|2011-11-26 by tamberg
Makerbot's Next Step
Fabbing seemed too good to be true when I saw stereolithography demonstrated by ETH Zürich at the legendary Heureka exposition in 1991, as a teenager. But for the rest of the 90ies and on into the new millennium, it stayed disappointingly far away from everyday life. With the RepRap project, 3D printing reappeared on my radar. The goal to achieve self-replication made this project particularly appealing. It gave an "old" concept a new twist. But building such a machine was still a big challenge, undertaken only by the bravest of tinkerers. Three of them – Bre, Zach and Adam from NYC Resistor changed this for good with the announcement of their company MakerBot and its first product, the Cupcacke CNC. As mentioned earlier, I've built such a DIY kit in 2009. While the process was hugely rewarding and allowed me to gain a thorough understanding of how it works, having the technology at home also had a demystifying effect. At the end, the thing was not much more than a glorified hot glue gun, some motor drivers and an age-old file format. On the other hand, the simplicity of the design is its beauty and integrating those parts and materials into an easy to assemble kit is a fantastic piece of product engineering.
Anyway, since I've never had the time to become an expert in CAD my 3D printing experience was heavily influenced by a second crucial innovation introduced by the same people: Thingiverse. All things I made were 3D models downloaded from this Web site. And after learning a bit of Sketchup it was possible to upload some things I designed. No matter how basic it is, somewhere in the world there is a MakerBot owner in need of your design. Even better, you can subscribe to this RSS feed and watch objects getting born. Memorable designs from the early days include Glasses by lanfordw, Zaggo's Whistle and Skimbal's Cathedral. In between there have been many MakerBot parts, from random users as well as official, sometimes playful but often iterating proven designs, resulting in ever better print quality. A feedback loop on many levels, based on openness, that profits designers, users and the company.
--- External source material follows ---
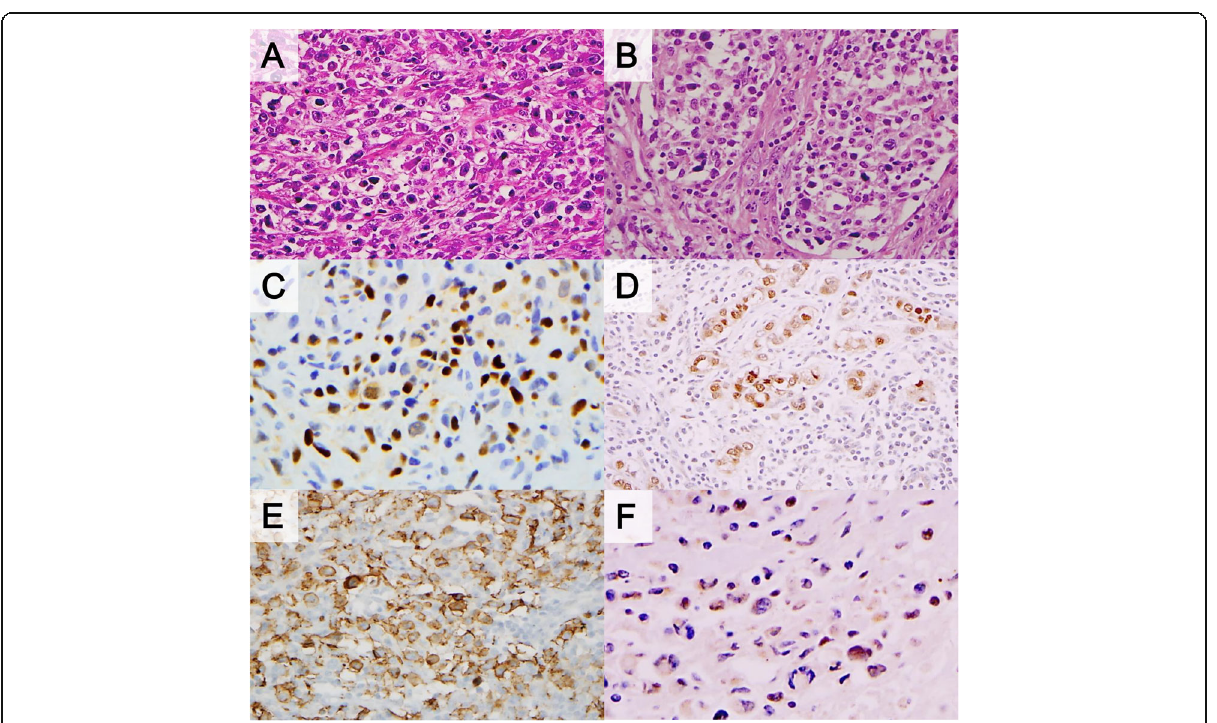
Fig. 2 Pathologic findings of primary mediastinal large B-cell lymphoma. Reticular fibrosis ( a ) or alveolar type tumor aggregates ( b ) is characteristic. Expression of p63 ( c ), bcl-6 ( d ), and CD23 ( e ) were significantly higher than that of classic Hodgkin lymphoma. Minority of cases showed focal positivity for cyclin E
This week though, not too long after the appearance of Heart Gears, a printable V8 Motor and the first two colored object, another next step seems to have happened. I suspect it started with the Turtle Shell Racer. Users were adding LEDs and other electronics to MakerBotted objects from the beginning but Skimbal took it to a new level by adding the innards of an RC car to a design with 25+ parts. The innovation though, is that he and MakerBot decided to make the required electronics available as a series of kits including assembly instructions, thus lowering the bar once again to fabbing at home.